* **Input data**:
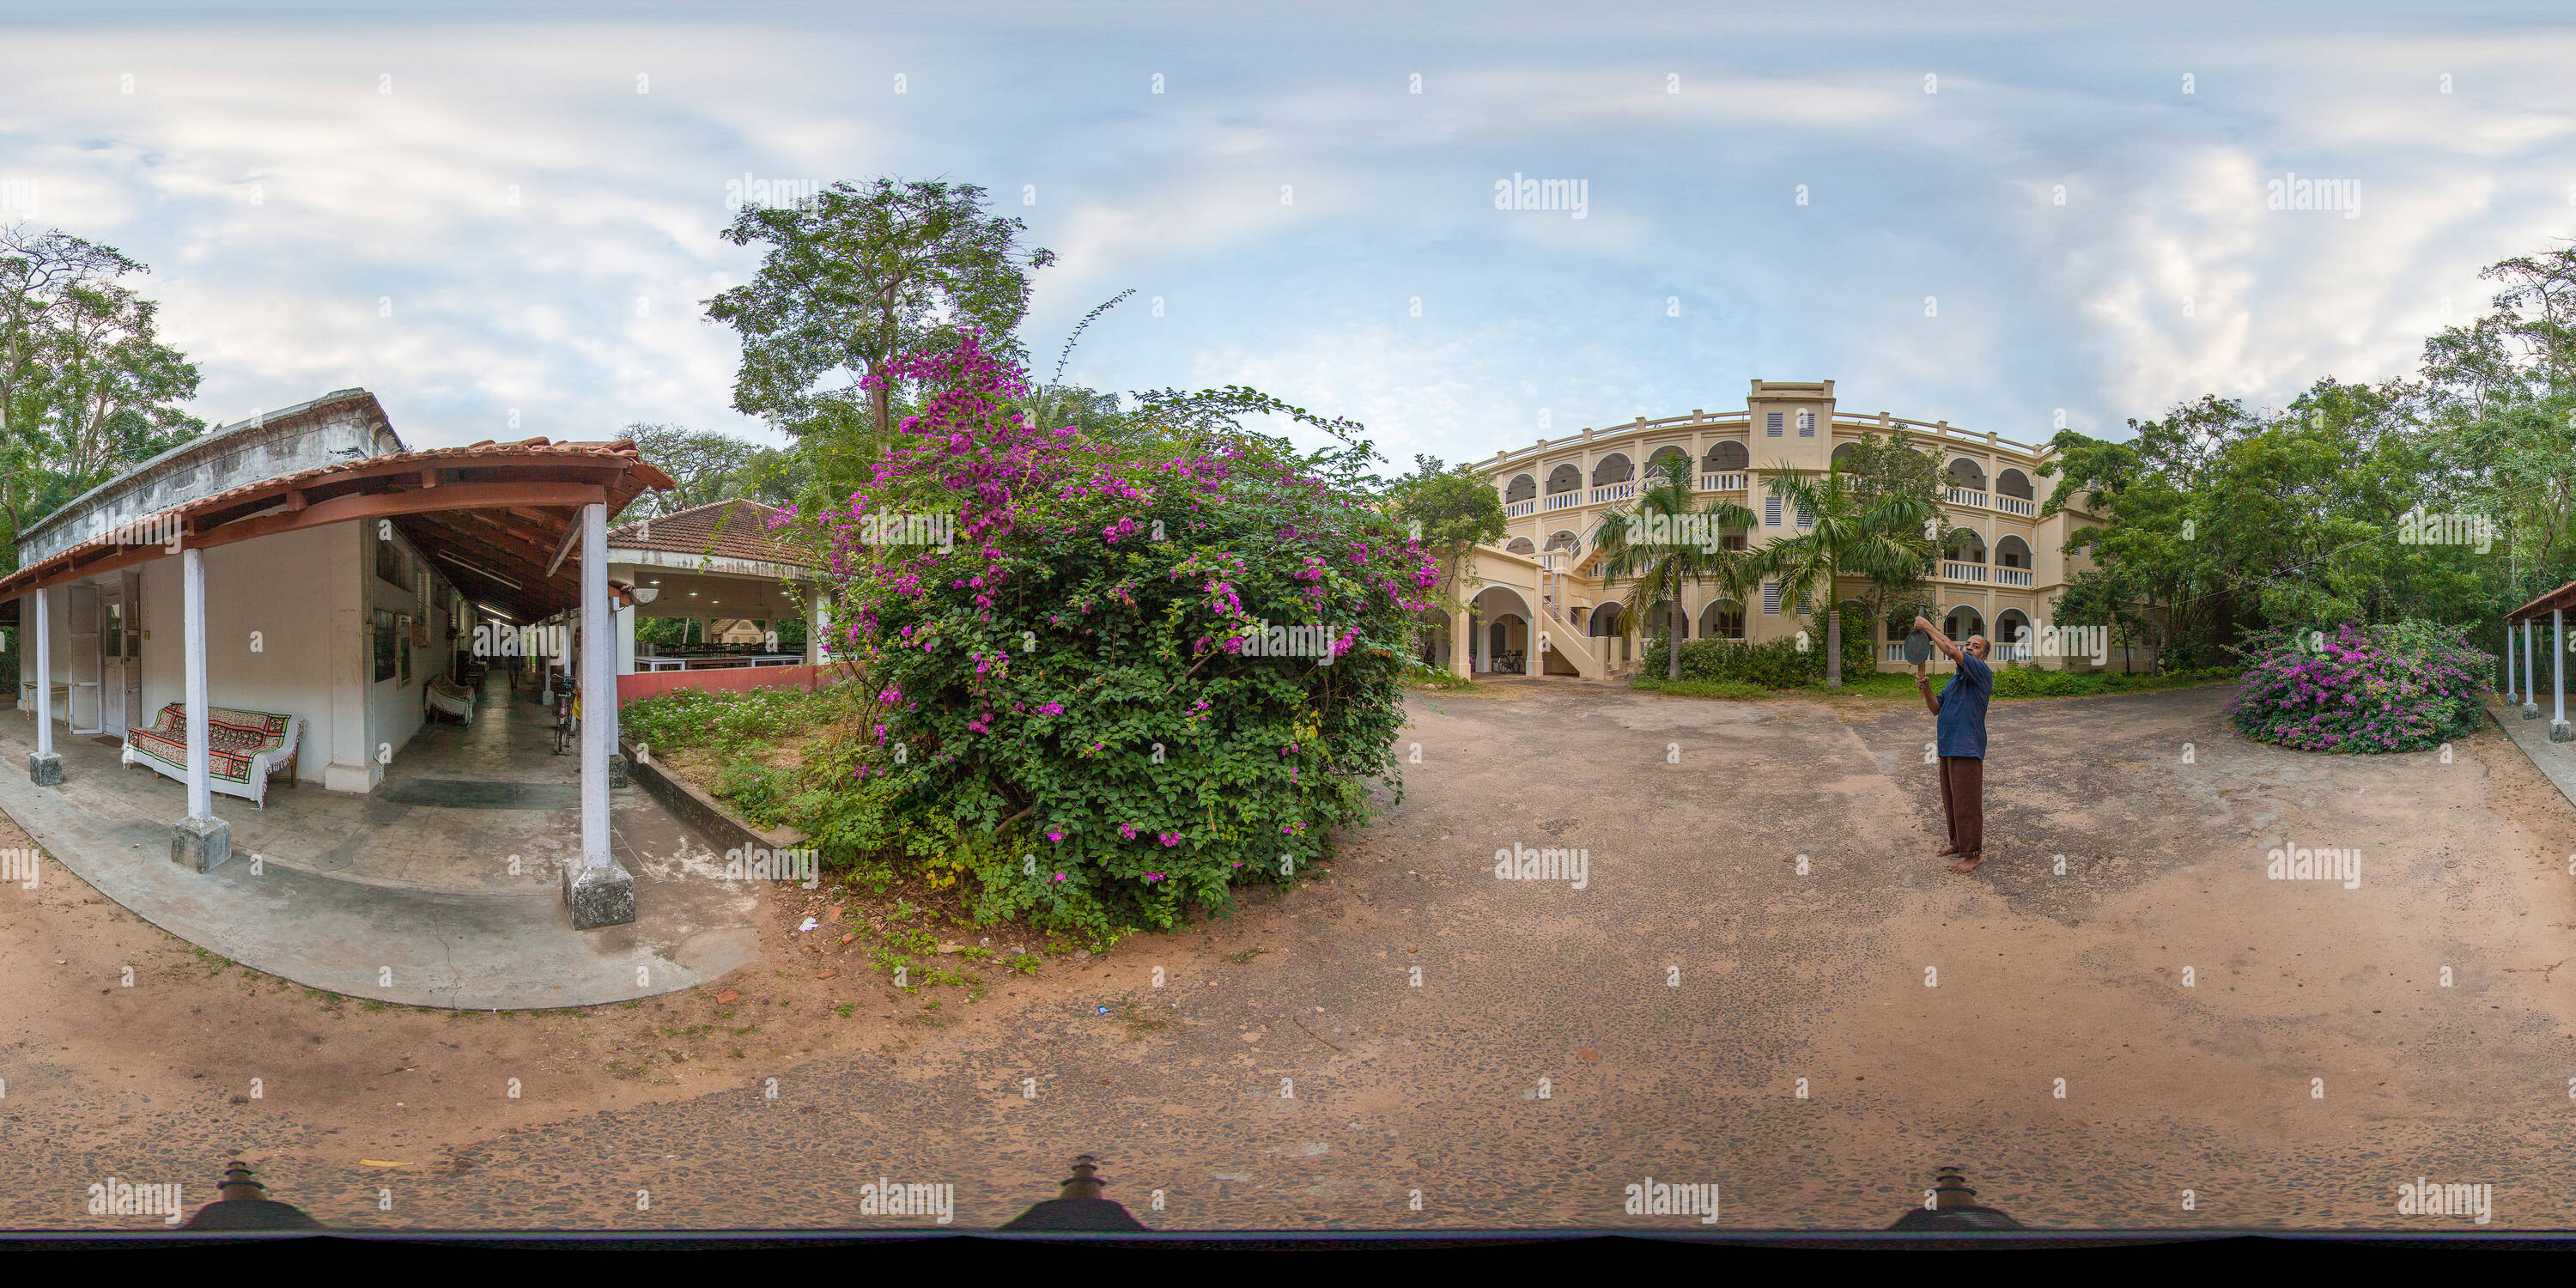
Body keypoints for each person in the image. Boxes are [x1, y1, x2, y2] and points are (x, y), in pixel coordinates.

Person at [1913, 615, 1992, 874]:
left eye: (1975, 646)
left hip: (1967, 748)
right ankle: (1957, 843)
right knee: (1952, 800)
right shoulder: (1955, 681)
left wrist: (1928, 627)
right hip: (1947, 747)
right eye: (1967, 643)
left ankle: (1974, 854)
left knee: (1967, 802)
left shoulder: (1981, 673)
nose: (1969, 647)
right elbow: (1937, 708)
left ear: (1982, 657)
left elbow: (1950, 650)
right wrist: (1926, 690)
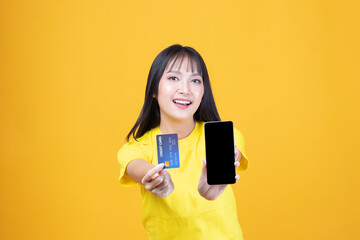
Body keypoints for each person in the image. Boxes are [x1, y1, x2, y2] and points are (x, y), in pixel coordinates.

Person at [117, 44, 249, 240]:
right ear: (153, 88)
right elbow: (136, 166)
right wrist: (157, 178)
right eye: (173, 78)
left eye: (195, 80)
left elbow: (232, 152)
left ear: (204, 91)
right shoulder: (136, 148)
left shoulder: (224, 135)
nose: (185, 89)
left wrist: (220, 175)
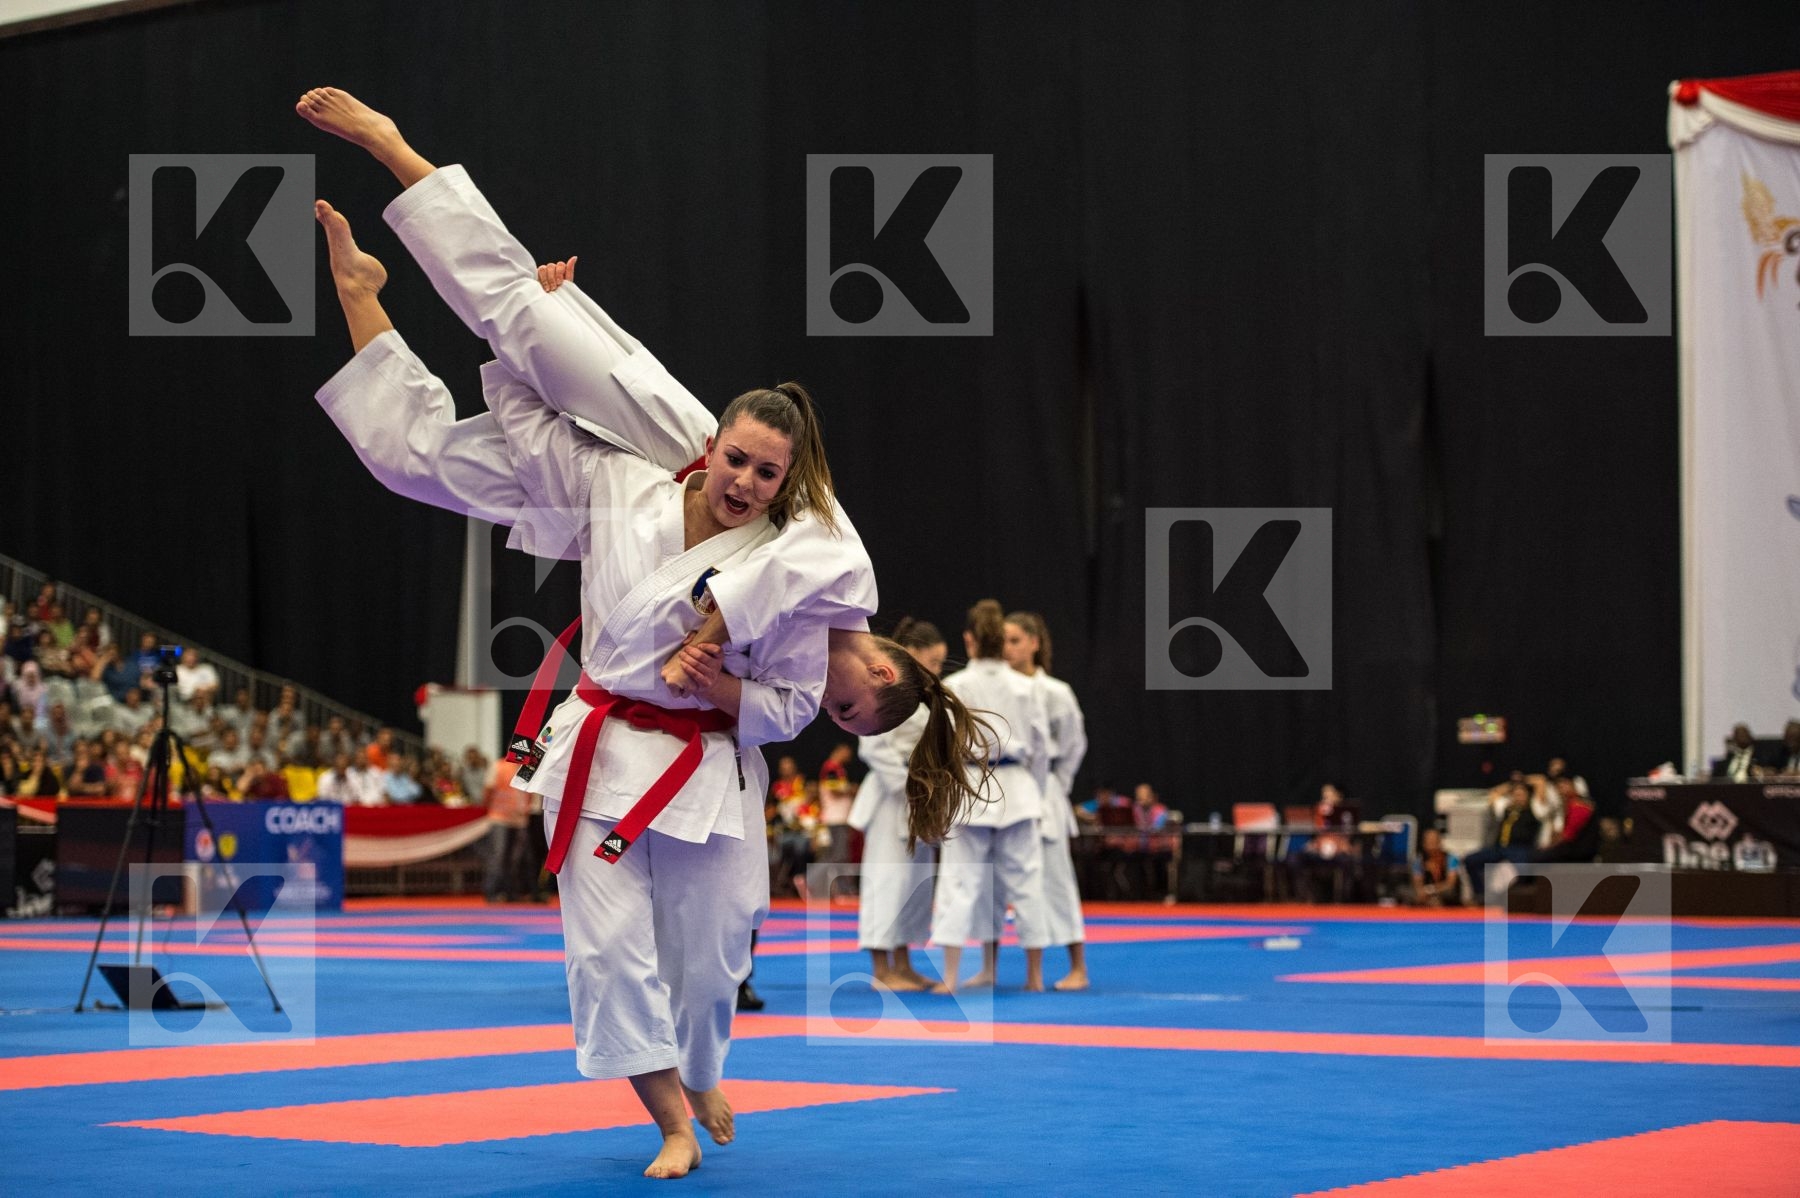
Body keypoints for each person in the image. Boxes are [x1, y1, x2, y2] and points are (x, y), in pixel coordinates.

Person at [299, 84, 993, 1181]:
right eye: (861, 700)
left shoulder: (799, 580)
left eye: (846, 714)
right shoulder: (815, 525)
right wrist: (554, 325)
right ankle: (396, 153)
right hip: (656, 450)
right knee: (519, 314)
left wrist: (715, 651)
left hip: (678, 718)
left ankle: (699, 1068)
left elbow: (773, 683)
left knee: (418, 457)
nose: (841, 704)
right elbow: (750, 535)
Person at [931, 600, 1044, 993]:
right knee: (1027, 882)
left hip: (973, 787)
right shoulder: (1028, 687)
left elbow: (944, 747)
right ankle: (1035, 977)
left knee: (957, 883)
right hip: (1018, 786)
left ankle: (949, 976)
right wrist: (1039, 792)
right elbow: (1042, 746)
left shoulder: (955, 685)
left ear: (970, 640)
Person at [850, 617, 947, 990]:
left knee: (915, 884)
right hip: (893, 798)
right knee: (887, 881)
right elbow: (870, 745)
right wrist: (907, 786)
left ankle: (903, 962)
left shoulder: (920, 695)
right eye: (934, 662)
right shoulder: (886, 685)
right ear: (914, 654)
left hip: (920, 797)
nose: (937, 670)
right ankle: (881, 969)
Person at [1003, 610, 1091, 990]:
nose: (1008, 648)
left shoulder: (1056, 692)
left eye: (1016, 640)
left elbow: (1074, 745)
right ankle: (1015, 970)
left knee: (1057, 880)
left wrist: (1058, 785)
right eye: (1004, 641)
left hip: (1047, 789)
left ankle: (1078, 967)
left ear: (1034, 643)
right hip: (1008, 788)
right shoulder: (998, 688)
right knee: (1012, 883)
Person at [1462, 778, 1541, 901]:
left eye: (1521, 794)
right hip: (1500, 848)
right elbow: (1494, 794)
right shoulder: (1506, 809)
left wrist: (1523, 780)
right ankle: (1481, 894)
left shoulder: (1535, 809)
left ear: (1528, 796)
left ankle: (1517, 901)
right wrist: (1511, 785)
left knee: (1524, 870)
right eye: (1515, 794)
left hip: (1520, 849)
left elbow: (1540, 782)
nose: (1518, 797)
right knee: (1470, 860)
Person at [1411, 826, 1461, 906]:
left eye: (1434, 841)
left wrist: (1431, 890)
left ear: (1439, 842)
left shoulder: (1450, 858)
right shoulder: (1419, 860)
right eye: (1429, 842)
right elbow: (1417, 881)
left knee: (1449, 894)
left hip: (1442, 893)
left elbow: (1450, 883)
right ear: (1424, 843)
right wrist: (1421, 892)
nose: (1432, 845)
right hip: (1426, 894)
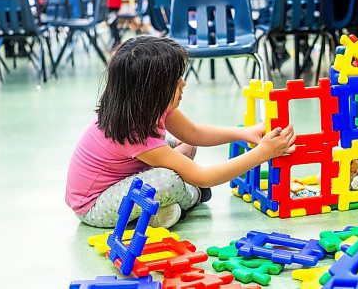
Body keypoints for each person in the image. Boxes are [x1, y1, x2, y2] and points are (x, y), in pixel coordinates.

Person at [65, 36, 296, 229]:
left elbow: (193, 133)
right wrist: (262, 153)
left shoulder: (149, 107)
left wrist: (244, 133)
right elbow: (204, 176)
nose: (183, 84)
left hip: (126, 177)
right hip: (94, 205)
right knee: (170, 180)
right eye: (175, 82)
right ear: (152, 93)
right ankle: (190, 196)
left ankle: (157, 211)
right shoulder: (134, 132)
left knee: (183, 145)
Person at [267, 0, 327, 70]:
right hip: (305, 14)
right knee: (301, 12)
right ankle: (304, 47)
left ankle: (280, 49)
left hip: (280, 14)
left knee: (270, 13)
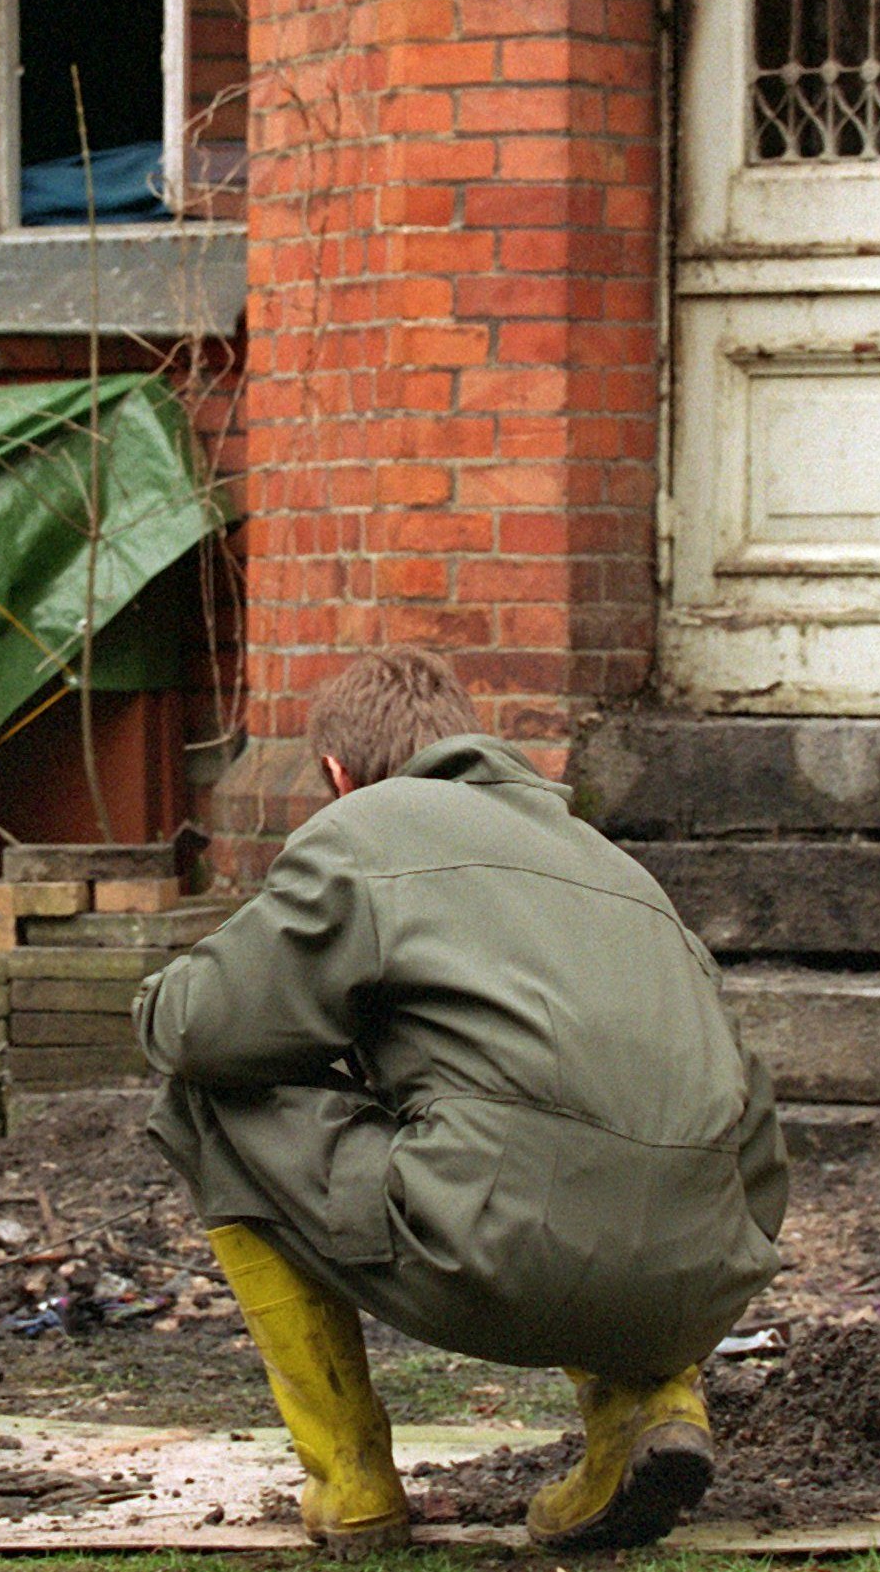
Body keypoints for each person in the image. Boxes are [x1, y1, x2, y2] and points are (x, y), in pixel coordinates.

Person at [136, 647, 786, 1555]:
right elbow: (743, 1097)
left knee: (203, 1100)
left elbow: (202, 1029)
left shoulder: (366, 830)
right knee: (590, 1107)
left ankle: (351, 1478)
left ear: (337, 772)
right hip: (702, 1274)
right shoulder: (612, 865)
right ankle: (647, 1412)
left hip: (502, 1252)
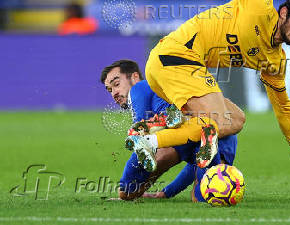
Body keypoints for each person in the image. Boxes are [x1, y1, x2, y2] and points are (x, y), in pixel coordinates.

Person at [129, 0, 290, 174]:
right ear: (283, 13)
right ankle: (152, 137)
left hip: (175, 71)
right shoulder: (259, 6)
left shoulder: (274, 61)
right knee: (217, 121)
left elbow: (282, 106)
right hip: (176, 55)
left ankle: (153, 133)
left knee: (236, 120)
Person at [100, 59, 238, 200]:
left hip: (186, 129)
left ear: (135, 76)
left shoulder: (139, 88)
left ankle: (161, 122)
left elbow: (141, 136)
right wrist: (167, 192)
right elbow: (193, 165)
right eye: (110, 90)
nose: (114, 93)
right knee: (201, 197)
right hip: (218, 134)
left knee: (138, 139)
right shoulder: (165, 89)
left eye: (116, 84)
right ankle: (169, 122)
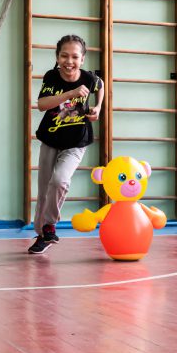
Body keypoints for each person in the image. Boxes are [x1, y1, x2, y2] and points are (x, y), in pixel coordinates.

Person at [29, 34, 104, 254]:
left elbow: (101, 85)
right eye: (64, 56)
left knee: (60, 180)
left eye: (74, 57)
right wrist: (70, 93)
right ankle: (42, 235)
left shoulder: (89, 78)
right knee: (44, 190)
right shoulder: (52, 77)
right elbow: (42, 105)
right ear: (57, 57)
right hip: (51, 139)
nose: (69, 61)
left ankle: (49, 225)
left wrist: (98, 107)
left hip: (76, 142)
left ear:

* **The problem**: Tally the lines in this material that hold the word "nose", then reply with only the number.

* **Exercise response**: 10